⟨
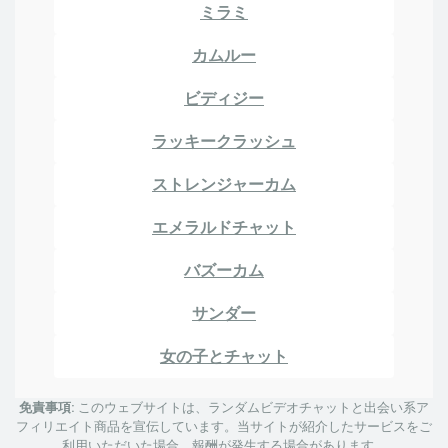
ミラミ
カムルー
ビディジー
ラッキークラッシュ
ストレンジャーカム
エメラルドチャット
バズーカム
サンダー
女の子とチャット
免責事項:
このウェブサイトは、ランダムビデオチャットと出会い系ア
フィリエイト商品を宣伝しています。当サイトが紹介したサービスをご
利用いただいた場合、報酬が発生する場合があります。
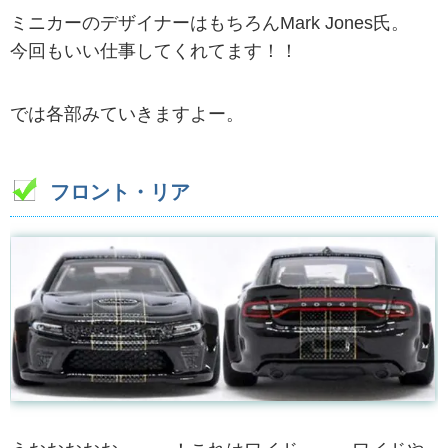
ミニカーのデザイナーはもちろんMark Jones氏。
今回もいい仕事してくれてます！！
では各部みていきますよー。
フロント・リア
⟩
⟨
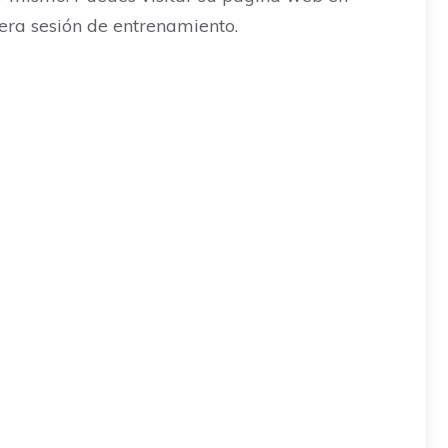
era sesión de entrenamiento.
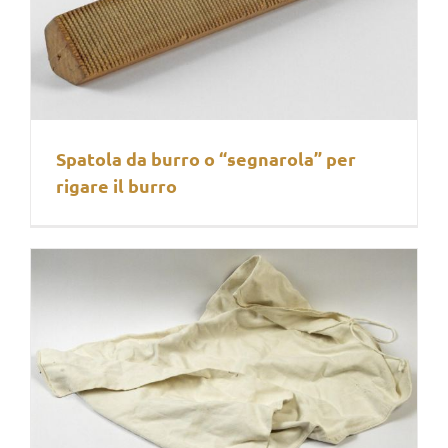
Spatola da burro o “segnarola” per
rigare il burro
⟩
What you need to do - For each line of the data that includes the word "burro", return a copy of it.

Result of the exercise -
Spatola da burro o “segnarola” per
rigare il burro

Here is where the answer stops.